World

The Spanish drama is a battle for Europe itself

If Pedro Sánchez manages to bridge divides and retain power, it could help stem the populist tide

July 26, 2023
Pedro Sánchez. Image: dpa picture alliance / Alamy Stock Photo
Pedro Sánchez. Image: dpa picture alliance / Alamy Stock Photo

A ferocious democratic drama is playing out in Spain, which may keep the social democratic prime minister Pedro Sánchez in power and help stem the populist tide across Europe.

In Sunday’s general election, Sánchez appears to have held off a seemingly inevitable victory for the right-wing People’s Party (PP) in alliance with the far-right populist party Vox. Coming from 10 points behind in the polls as the beleaguered incumbent demonised by an impassioned right-wing media, Sánchez’s Spanish Socialist Workers’ Party (PSOE) ended up just one point behind the PP after relentlessly campaigning against the dangers of a PP-Vox populist coalition. Small left-wing and nationalist parties won enough parliamentary seats to block Alberto Feijóo, the PP leader, from taking power with Vox’s burly leader Santiago Abascal. The question now is whether the left/nationalist parties will enable Sánchez to continue in office, or whether there has to be another election.

The momentum is with Sánchez. His success in galvanising Spain’s centre and left against Vox and the PP—which under Feijóo has moved to the populist right to counter Vox (even while proposing a governing pact with the party)—may enable him to muster enough parliamentary support to fashion another term in power. But even if there is a second election this year, as happened in 2019 after a protracted stalemate, Feijóo’s poor performance in the last campaign could set the PP off on the wrong foot.

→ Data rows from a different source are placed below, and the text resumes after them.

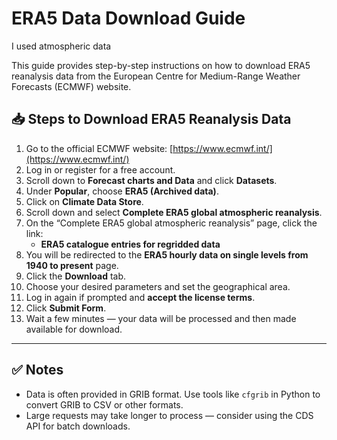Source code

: # ERA5 Data Download Guide

I used atmospheric data

This guide provides step-by-step instructions on how to download ERA5 reanalysis data from the European Centre for Medium-Range Weather Forecasts (ECMWF) website.

## 📥 Steps to Download ERA5 Reanalysis Data

1. Go to the official ECMWF website: [https://www.ecmwf.int/](https://www.ecmwf.int/)
2. Log in or register for a free account.
3. Scroll down to **Forecast charts and Data** and click **Datasets**.
4. Under **Popular**, choose **ERA5 (Archived data)**.
5. Click on **Climate Data Store**.
6. Scroll down and select **Complete ERA5 global atmospheric reanalysis**.
7. On the “Complete ERA5 global atmospheric reanalysis” page, click the link:
   - **ERA5 catalogue entries for regridded data**
8. You will be redirected to the **ERA5 hourly data on single levels from 1940 to present** page.
9. Click the **Download** tab.
10. Choose your desired parameters and set the geographical area.
11. Log in again if prompted and **accept the license terms**.
12. Click **Submit Form**.
13. Wait a few minutes — your data will be processed and then made available for download.

---

## ✅ Notes

- Data is often provided in GRIB format. Use tools like `cfgrib` in Python to convert GRIB to CSV or other formats.
- Large requests may take longer to process — consider using the CDS API for batch downloads.

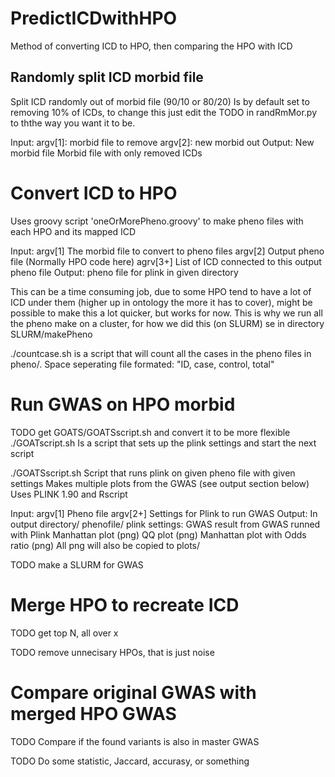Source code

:# PredictICDwithHPO
Method of converting ICD to HPO, then comparing the HPO with ICD



## Randomly split ICD morbid file
Split ICD randomly out of morbid file  (90/10 or 80/20)
Is by default set to removing 10% of ICDs, to change this just edit the TODO in randRmMor.py to ththe way you want it to be.

Input: 
   argv[1]: morbid file to remove
   argv[2]: new morbid out
Output:
   New morbid file
   Morbid file with only removed ICDs


# Convert ICD to HPO
Uses groovy script 'oneOrMorePheno.groovy' to make pheno files with each HPO and its mapped ICD

Input:
   argv[1]  The morbid file  to convert to pheno files
   argv[2]  Output pheno file (Normally HPO code here)
   agrv[3+] List of ICD connected to this output pheno file
Output:
   pheno file for plink in given directory

This can be a time consuming job, due to some HPO tend to have a lot of ICD under them (higher up in ontology the more it has to cover), might be possible to make this a lot quicker, but works for now. This is why we run all the pheno make on a cluster, for how we did this (on SLURM) se in directory SLURM/makePheno

./countcase.sh is a script that will count all the cases in the pheno files in pheno/.
Space seperating file formated: "ID, case, control, total"

# Run GWAS on HPO morbid 
TODO get GOATS/GOATSscript.sh and convert it to be more flexible 
./GOATscript.sh 
Is a script that sets up the plink settings and start the next script

./GOATSscript.sh 
Script that runs plink on given pheno file with given settings
Makes multiple plots from the GWAS (see output section below) 
Uses PLINK 1.90 and Rscript 

Input:
   argv[1]  Pheno file
   argv[2+] Settings for Plink to run GWAS
Output:
   In output directory/ phenofile/ plink settings:
     GWAS result from GWAS runned with Plink
     Manhattan plot (png)
     QQ plot (png)
     Manhattan plot with Odds ratio (png)
   All png will also be copied to plots/   


TODO make a SLURM for GWAS


# Merge HPO to recreate ICD

TODO get top N, all over x 

TODO remove unnecisary HPOs, that is just noise 

# Compare original GWAS with merged HPO GWAS

TODO Compare if the found variants is also in master GWAS
 
TODO Do some statistic, Jaccard, accurasy, or something 
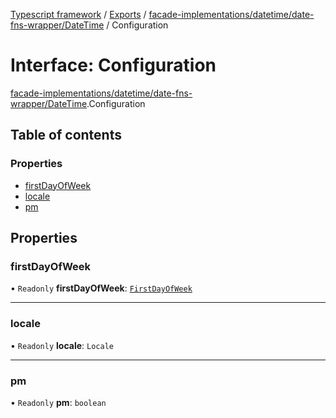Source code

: [Typescript framework](../index.md) / [Exports](../modules.md) / [facade-implementations/datetime/date-fns-wrapper/DateTime](../modules/facade_implementations_datetime_date_fns_wrapper_DateTime.md) / Configuration

# Interface: Configuration

[facade-implementations/datetime/date-fns-wrapper/DateTime](../modules/facade_implementations_datetime_date_fns_wrapper_DateTime.md).Configuration

## Table of contents

### Properties

- [firstDayOfWeek](facade_implementations_datetime_date_fns_wrapper_DateTime.Configuration.md#firstdayofweek)
- [locale](facade_implementations_datetime_date_fns_wrapper_DateTime.Configuration.md#locale)
- [pm](facade_implementations_datetime_date_fns_wrapper_DateTime.Configuration.md#pm)

## Properties

### firstDayOfWeek

• `Readonly` **firstDayOfWeek**: [`FirstDayOfWeek`](../modules/facade_implementations_datetime_date_fns_wrapper_DateTime.md#firstdayofweek)

___

### locale

• `Readonly` **locale**: `Locale`

___

### pm

• `Readonly` **pm**: `boolean`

To pull off a further term without another election, Sánchez would need to strike an abstention deal with Together for Catalonia, a separatist party founded by former Catalan president Carles Puigdemont, who is currently either in exile or a fugitive from justice (depending on your perspective) since leading the failed Catalan declaration of independence in 2017. Such a pact would require more concessions of the type that have made Sánchez’s alliances with Basque and Catalan separatist parties bitterly unpopular on the Spanish right.

Sánchez has done a skilful job, in perilous circumstances, of healing the wounds of the 2017 Catalan separatist crisis while preserving Spanish unity. Key to his performance in Sunday’s election was a Catalan surge. His PSOE social democrats, with left coalition allies, won 26 of Catalonia’s 48 parliamentary seats. The PP and Vox won just 8. The next stage of Catalan pacification will test Sánchez to the limit, and could determine if he is to stay in power without igniting an overwhelming backlash from the right in wider Spain.

Sánchez is bridging divides and bitter animosities dating back to the Spanish Civil War, testing democracy itself. One of his most controversial moves in his last term was to exhume General Franco’s remains from a state mausoleum and rebury them in a municipal cemetery. He has also pioneered a progressive “fair shares” economic recovery from the Covid pandemic.

And Sanchez’s fate resonates across Europe well beyond Spain.

On the very day of the Spanish election Friedrich Merz, leader of the right-wing opposition Christian Democrats (CDU) party in Germany, made a naked coalition signal to the far-right Alternative for Germany (AfD), echoing Feijóo’s manoeuvre in Spain. Merz took over the CDU from the right after Angela Merkel’s centrist coalition was replaced by Olaf Scholz’s SPD-led coalition with liberals and greens two years ago. A backlash from CDU moderates has led Merz to backtrack since Sunday, but a Feijóo government with Vox in Spain, following Giorgia Meloni’s populist right-wing victory in Italy last year, would encourage him further. The fate of France after Emmanuel Macron also hangs in the balance, with Marine Le Pen in the wings. A critical Polish election is also imminent.

Then there are Britain’s Tories, infected with the populist virus so badly that we got Brexit and now one divisive populist Tory campaign after another, as a diversionary right-wing strategy from tackling the UK’s economic crisis and deepening social divisions.

Social democrats are on trial across Europe as purveyors of economic progress and social unity, in the face of populists whose political strategy is to weaponise divisions and disharmony. Spain is the EU’s fourth-largest state and in many ways its most divided, so it is critical that Sánchez succeeds. The Spanish drama is a battle for Europe itself.